You can begin by setting S.M.A.R.T. goals now. It’s critical that you write them down.
S pecific- Be as detailed as you can be about the goals you are stating. A specific goal has a much greater chance of being accomplished than a general goal. I heard years ago that, “If you shoot at nothing, you’ll hit it every time.” To set a specific goal you must answer the six “W” questions: Who will be involved? What do I want to accomplish? Where will it happen? When will it happen? Which requirements and constraints will place on me? Why will I do this? (What will be the specific reasons, purpose or benefits of accomplishing this goal.

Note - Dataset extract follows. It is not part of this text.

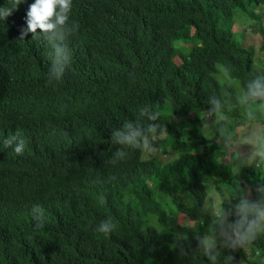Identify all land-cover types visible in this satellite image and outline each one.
Wrapping results in <instances>:
<instances>
[{"label": "trees", "instance_id": "1", "mask_svg": "<svg viewBox=\"0 0 264 264\" xmlns=\"http://www.w3.org/2000/svg\"><path fill=\"white\" fill-rule=\"evenodd\" d=\"M30 3L0 20V139L26 140L22 155L0 149V264H210L205 237L217 264H264V232L227 246L210 204L217 192L230 209L240 190L264 200V161L253 143L240 150L247 128L264 136L261 101L245 99L264 61L239 33L264 38V0H72L70 60L52 83L43 37L17 27ZM143 105L164 134L112 163L124 148L112 132ZM105 218L108 235L95 231Z\"/></svg>", "mask_w": 264, "mask_h": 264}, {"label": "clouds", "instance_id": "2", "mask_svg": "<svg viewBox=\"0 0 264 264\" xmlns=\"http://www.w3.org/2000/svg\"><path fill=\"white\" fill-rule=\"evenodd\" d=\"M26 0H16V4L11 9L0 7V20L7 19L19 4ZM72 10V0H32L25 14L26 27L17 23L21 28V37L32 33L35 36L43 37L47 48L49 49V70L47 80L49 83L58 81L63 76L70 60V55L66 49L65 38L69 34V17ZM76 26L75 23H71ZM37 30H40L39 32ZM3 31L6 30L4 24ZM90 43H95L92 39ZM252 98L261 101L260 109L264 111V77H259L247 85L245 99ZM215 105L213 110H219L220 102L213 100ZM159 111L153 110L148 105H143L137 109V113L130 121L124 122L121 128L112 132L111 142L118 147L113 153L112 163L117 160H123L127 156L125 148H134L143 151H154L152 142L158 135H163L165 126L158 123ZM251 117V113H249ZM145 121L141 123L140 121ZM256 155L264 161V136L257 132L254 136ZM26 146V140L19 135L17 131L3 139H0V149L10 148L17 156L22 155ZM239 166L233 169L238 172ZM264 191V189H257ZM212 215L214 217V226L220 231L229 247L242 245L247 241L254 239L258 232H264V200L253 201L249 199V194L240 190L236 194V203L226 209L222 205L217 208L214 202L211 205ZM32 220L35 226L39 227L45 220L44 209L40 205H33L31 208ZM234 217L229 220V217ZM116 225L111 218H105L95 226V231L110 234ZM200 246L207 256L210 264H217L216 241L215 239L205 237L200 241ZM231 256L224 258V264H229Z\"/></svg>", "mask_w": 264, "mask_h": 264}, {"label": "rangeland", "instance_id": "3", "mask_svg": "<svg viewBox=\"0 0 264 264\" xmlns=\"http://www.w3.org/2000/svg\"><path fill=\"white\" fill-rule=\"evenodd\" d=\"M260 14H262L264 16V7H261ZM263 24H264V22H263ZM255 28L256 29H255V32H254V31H250V30H245V27H240L239 28V30H240L239 33L245 31L244 32V35H243V38L241 40L242 41H251V42H253V44H255L256 45V48L258 49L257 58L260 59V60H262V61H264V51L260 49V47L264 44V38L258 32V27L255 26ZM207 120L208 121H211L212 118H208ZM245 132L249 134V137H245L244 138V141H246V143L250 142V143L255 144L254 143V136H255V134L257 132L260 133V128H257V129H254V127H252L251 129L250 128H247L245 130ZM247 138H251V139H248L247 140ZM250 143L244 144V147H240V150L242 152H244V153L247 152V150L250 149V145H251ZM230 150H233V147H231ZM252 152H255L256 153L255 145L252 148ZM214 202L216 203V206L218 208V206L221 203V198H220V196H219V194L217 192L212 193V195H211V203L210 204L212 205ZM179 219H180L181 222H184V223H188L189 222L188 220H185V218H183L182 216H180Z\"/></svg>", "mask_w": 264, "mask_h": 264}]
</instances>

M easurable- Every goal must be measured. How will you know you’ve accomplished it? What will be success? At what point will you know you’ve achieved that goal?
A ttainable- An attainable goal will stretch you to achieve it, but it will not be extreme. Attainable goals will challenge your attitudes and abilities and help you develop skills you may not have in order to reach them. Attainable goals will help you identify previously overlooked opportunities and bring you closer to the achievement of goals you once thought impossible.
R ealisitic- A realistic goal represents something that you are both willing and able to work toward. A goal can be both very challenging (perhaps seemingly beyond your reach to start) and realistic. You are the only one who can decide just how challenging your goal should be. But be sure that every goal represents major progress. Challenging goals are more often reached than lower, easier ones because a low goal exerts a much lower motivational force.
T imely- Your goals must have target dates. If you don’t set a timeline you will not be motivated and you will not reach your goals. A deadline too far in the future is too easily put off and a goal that’s set too close is unrealistic and then discouraging. Place times/dates on a calendar that will mark where you should (will!) be when you get to that date.
PRAY, DREAM again and then set S.M.A.R.T. goals in order to accomplish your dreams. Remember: If your dreams are not God’s dreams for your life you will fail, or even worse, you will succeed at the wrong things and squander your life. Go for it!